A healthy mind in a healthy body… not going to happen as a result of school sports.
Games involving the pursuit of a ball on a cold wet field are absolutely pointless and stupid.
The sheer awfulness of physical education in the UK must be a major contributor to the lack of exercise of many people.
I hated school sports. I have no hand-eye co-ordination so could not play ball games; I hated the picking of teams because I was always left till last (how humiliating); I was not very fit and already slightly chubby according to some (though I now know that I actually had a healthy BMI). I hated the competitive atmosphere, and the gendering of sport, and the way the bullies picked on me and my friends for being crap at sport, and were allowed to get away with it. We didn’t bully them for being crap at academic subjects. Nowadays, I am told, there is the ritual humiliation of the bleep test, which is inflicted on pupils of physical education, and sounds like a cruel and unusual punishment. I can honestly say that my experience of school sports lessons put me off all sport for decades. Nowadays I do walking, cycling and swimming, but I do not see any of these as “sport”.
I was fortunate in my last but one year at school to have a sports teacher who would not let the bullies be mean to the non-sporty kids. She also let us “go for a run” which usually meant, jog until out of sight and then walk to the sweet shop. Thank you, Mrs Winter.

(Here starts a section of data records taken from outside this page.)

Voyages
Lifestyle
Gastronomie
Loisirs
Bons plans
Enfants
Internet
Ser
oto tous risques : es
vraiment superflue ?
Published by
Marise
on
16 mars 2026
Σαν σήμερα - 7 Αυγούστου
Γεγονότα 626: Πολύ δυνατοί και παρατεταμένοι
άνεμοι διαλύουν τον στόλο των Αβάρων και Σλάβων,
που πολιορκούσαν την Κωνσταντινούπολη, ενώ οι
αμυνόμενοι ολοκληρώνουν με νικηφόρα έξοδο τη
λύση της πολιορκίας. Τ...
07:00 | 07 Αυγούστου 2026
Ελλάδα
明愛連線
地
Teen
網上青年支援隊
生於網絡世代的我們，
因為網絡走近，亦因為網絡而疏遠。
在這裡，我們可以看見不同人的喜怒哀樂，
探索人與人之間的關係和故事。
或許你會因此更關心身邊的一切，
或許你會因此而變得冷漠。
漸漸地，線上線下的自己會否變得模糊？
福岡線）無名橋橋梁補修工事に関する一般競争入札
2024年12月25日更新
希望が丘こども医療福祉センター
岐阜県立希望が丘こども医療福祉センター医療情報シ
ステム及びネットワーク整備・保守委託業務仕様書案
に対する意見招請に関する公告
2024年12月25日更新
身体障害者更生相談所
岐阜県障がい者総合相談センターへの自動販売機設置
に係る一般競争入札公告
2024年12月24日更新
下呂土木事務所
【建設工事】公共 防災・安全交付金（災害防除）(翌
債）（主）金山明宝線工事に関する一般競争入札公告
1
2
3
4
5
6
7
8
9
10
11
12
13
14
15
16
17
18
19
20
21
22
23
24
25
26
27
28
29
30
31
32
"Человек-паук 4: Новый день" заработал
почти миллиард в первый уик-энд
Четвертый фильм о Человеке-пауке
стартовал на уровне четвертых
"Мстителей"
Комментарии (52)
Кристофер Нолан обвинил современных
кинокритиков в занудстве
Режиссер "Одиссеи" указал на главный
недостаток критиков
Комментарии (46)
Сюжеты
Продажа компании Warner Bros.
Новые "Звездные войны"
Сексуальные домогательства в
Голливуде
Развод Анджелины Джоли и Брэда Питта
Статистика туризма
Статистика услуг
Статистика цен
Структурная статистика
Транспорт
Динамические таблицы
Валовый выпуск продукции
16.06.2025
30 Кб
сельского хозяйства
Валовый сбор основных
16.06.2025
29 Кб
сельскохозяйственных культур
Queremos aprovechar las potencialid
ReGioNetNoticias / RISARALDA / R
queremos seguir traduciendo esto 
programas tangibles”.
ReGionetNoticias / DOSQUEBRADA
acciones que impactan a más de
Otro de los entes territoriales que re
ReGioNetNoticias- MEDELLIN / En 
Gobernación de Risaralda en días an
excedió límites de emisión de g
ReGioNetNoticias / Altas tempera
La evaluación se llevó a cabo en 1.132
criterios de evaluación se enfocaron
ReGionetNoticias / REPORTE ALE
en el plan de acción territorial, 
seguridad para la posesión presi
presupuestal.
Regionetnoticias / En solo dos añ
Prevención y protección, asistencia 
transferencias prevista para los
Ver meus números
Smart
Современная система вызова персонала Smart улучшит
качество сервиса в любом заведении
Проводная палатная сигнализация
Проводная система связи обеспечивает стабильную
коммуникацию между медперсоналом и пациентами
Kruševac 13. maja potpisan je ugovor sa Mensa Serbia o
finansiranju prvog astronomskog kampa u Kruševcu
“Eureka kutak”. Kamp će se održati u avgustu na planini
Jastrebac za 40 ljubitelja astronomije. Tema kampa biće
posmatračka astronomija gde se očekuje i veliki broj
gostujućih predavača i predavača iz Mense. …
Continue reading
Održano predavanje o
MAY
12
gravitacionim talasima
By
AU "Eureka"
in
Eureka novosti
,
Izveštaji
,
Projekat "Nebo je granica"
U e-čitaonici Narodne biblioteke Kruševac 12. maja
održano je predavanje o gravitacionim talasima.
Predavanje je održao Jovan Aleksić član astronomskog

In my last year at school, there was a scheme where we could go and visit old people instead of doing sports. That was awesome. The old lady we visited was called Ivy and was born in 1896. She remembered when a lot of the houses in the area were built, and the fields that existed before that.
At sixth form college, I got a chance to have a go at archery, which I absolutely loved and still do.
I’d rather go climbing, hiking, swimming, cycling, or do martial arts, archery, quarterstaff practice, or sword fighting. These activities are actually fun and interesting and cool, and might even be useful one day.
When I was a teacher, I would give any kid who asked me a note to get out of sports lessons (and so did several other teachers). Sadly the sports teachers realized what was going on and said they would only accept notes from parents. But it was good while it lasted.
The kids at the school where I taught could probably figure out which teachers hated sports at school and would give them a note.
One of my favourite stories about this sort of thing is the school I heard about where the proper teachers wouldn’t let the sports teachers in their staff room and made them have a separate one.
The virtue that ballgames are supposed to instil in children is teamwork—but actually what they do is drill them into unquestioning obedience, which is not a virtue.
Hiking, climbing, camping, and swimming give you intimacy with Nature, survival skills, and resilience. And genuine teamwork skills, where people confer with each other and negotiate and assign tasks on the basis of people’s skills.
Archery, martial arts, sword fighting, and quarterstaff practice give you self confidence, survival skills, and hand-eye coordination (which ballgames never achieved for me). Martial arts would also help the victims of bullying to defend themselves.
People should be allowed to choose what activities they want to do to keep fit, not forced to do activities that they hate.
“Mens sana in corpore sano” (healthy mind in a healthy body) was the motto of muscular Christianity and the attitudes that got hundreds of soldiers killed in the First World War. Muscular Christianity was also anti-mystical and homophobic, and promoted sport as a Christian activity (which is presumably why school sports became so emphasized in the curriculum).